Cette forme droite est une force qu’il faut manipuler. Elle est longue, encombrante, elle fait peur. Si tu la bouges n’importe comment, si tu te déplaces mal, tu peux la recevoir sur toi ou blesser l’autre. Il faut des déplacements précis, et quelque part, tu introduis cette arme dans ta relation avec ta propre verticalité.
Je me rends compte qu’en travaillant avec une arme, je travaille mes postures, ma relation avec mon propre corps. Et cela demande beaucoup de concentration, il faut être vigilant, entre les positions du corps et celles de l’arme.
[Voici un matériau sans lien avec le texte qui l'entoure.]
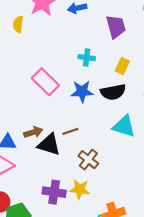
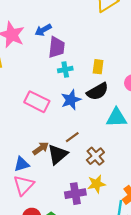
purple trapezoid: (116, 27) -> (56, 47), moved, turned 40
black triangle: (49, 145) -> (58, 154), turned -40
brown cross: (88, 160) -> (95, 156), turned 30

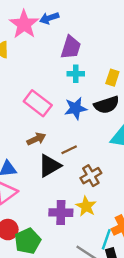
blue arrow: (43, 30) -> (49, 18), moved
brown arrow: (41, 148) -> (36, 139), moved
yellow star: (96, 184) -> (86, 206), turned 30

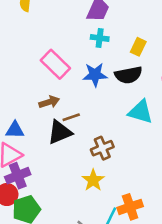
brown line: (69, 150) -> (71, 117), moved
purple cross: (61, 213) -> (18, 176), moved, turned -30

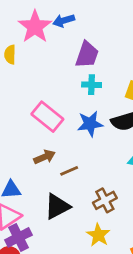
black triangle: (60, 132) -> (57, 206), moved

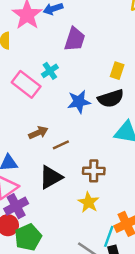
cyan cross: (92, 85) -> (50, 71), moved, turned -35
pink rectangle: (47, 117) -> (26, 84), moved
brown cross: (105, 200) -> (94, 171), turned 30

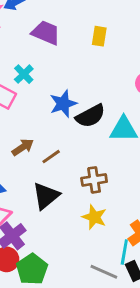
purple trapezoid: (75, 39) -> (46, 33), turned -75
yellow rectangle: (117, 71) -> (99, 36), moved
black semicircle: (111, 98) -> (90, 116), moved

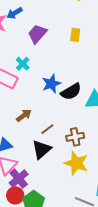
purple trapezoid: (46, 33) -> (37, 34), turned -70
brown line: (51, 157) -> (47, 129), moved
yellow star: (94, 217) -> (76, 163), size x1.4

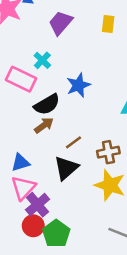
black semicircle: (71, 92) -> (47, 104), moved

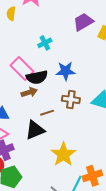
purple trapezoid: (61, 23) -> (83, 22), moved
pink rectangle: (21, 79) -> (22, 69), moved
brown cross: (108, 152) -> (71, 99), moved

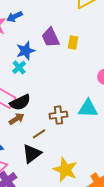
purple trapezoid: (83, 22) -> (51, 37), turned -70
blue star: (66, 71) -> (26, 51), moved

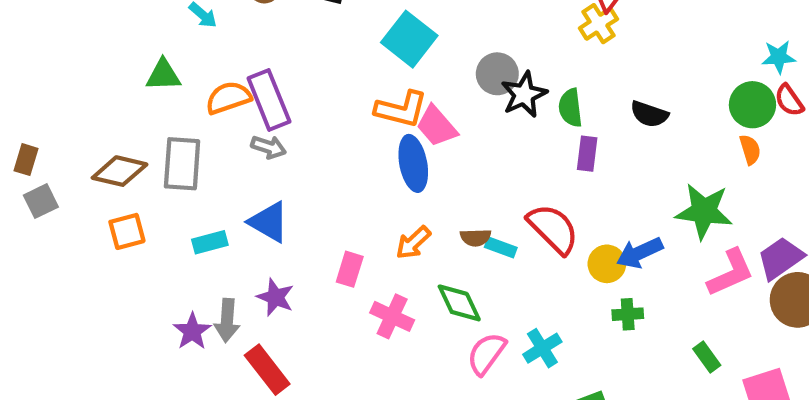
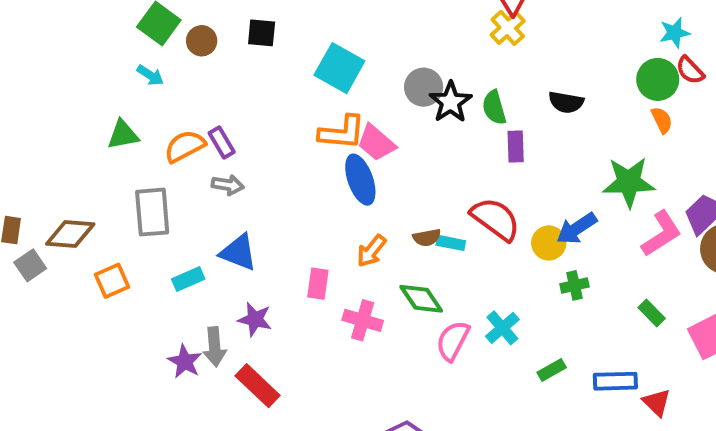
purple rectangle: (269, 100) -> (222, 143), size x0.6
brown diamond: (120, 171) -> (70, 234), moved

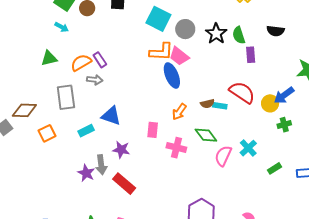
gray circle: (424, 87) -> (185, 29), moved
gray arrow: (228, 185) -> (95, 80), moved

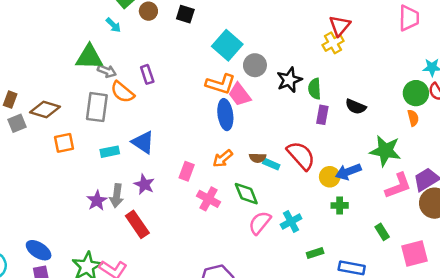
black semicircle: (275, 31) -> (356, 107), moved
green triangle: (49, 58) -> (89, 57), size x1.4
orange semicircle: (81, 63) -> (122, 92), moved, turned -125
gray arrow: (95, 80) -> (107, 71), moved

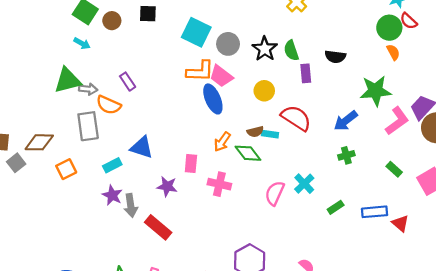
yellow circle: (330, 177) -> (264, 91), moved
purple star: (144, 184) -> (167, 186), moved
green diamond: (246, 194) -> (248, 153), moved
purple star: (97, 201) -> (112, 195), moved

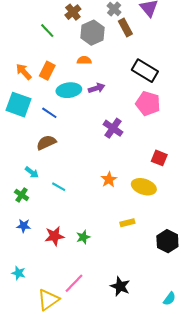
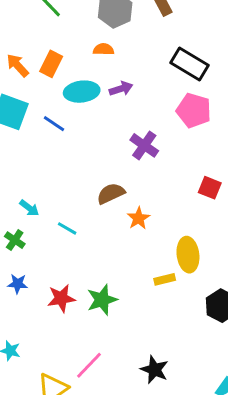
brown semicircle: (46, 143) -> (111, 193), moved
yellow ellipse: (144, 187) -> (188, 255), moved, turned 65
green star: (83, 237) -> (102, 300), size x1.5

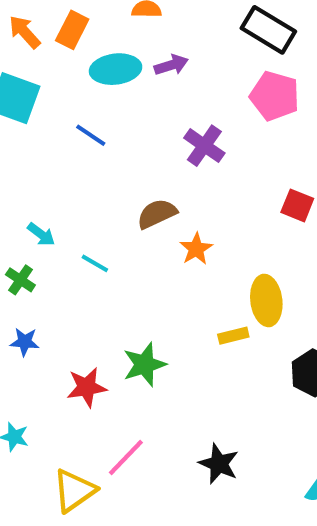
blue line: (54, 124) -> (91, 135), moved
red star: (61, 298) -> (87, 387), moved

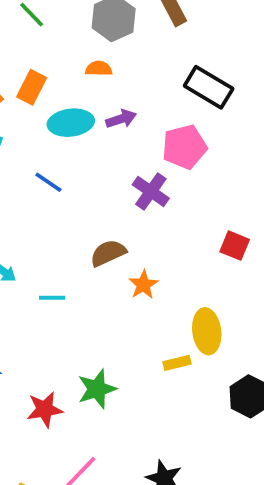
pink pentagon: (275, 96) -> (184, 147), moved, turned -30
cyan line: (95, 263) -> (52, 298), turned -30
C’est vrai que pratiquer avec une arme amène la notion que ça peut être dangereux, pour toi et pour l’autre ! C’est un lien très fort et constant entre ta pratique physique et l’intelligence du corps à travers la vigilance. Et puis l’anticipation.
Je crois que c’est là que j’ai du mal, il faut être à la fois présent et dans l’anticipation du mouvement qu’on doit faire, le tout dans l’économie du mouvement.
Et ça, je n’y arrive pas encore (rires), je suis trop lente et je veux trop regarder ” est-ce que j’ai bien fait mon mouvement ” ! Je pense que pour moi, il y a une vraie étape à passer dans le lâcher prise de ce côté.

Quel conseil donnerais-tu à une personne qui s’apprête à commencer la pratique du Tai Chi Chuan ?

Prendre le temps. Il n’y a pas de bénéfice dans cette pratique si on ne prend pas le temps.
Si on y va avec l’idée qu’on va faire de beaux mouvements, entrer dans une science un peu orientale, avec une tendance à chercher une forme d’ésotérisme par rapport à notre culture, ce n’est pas la peine d’y aller.
Mais par contre, si on veut vraiment acquérir une intelligence de son corps, dans la relation avec son corps et autrui, et si on prend le temps, alors on l’aura.
Mais ce n’est pas le Tai Chi en soi qui donne ça.
C’est cette relation avec le temps et la pratique.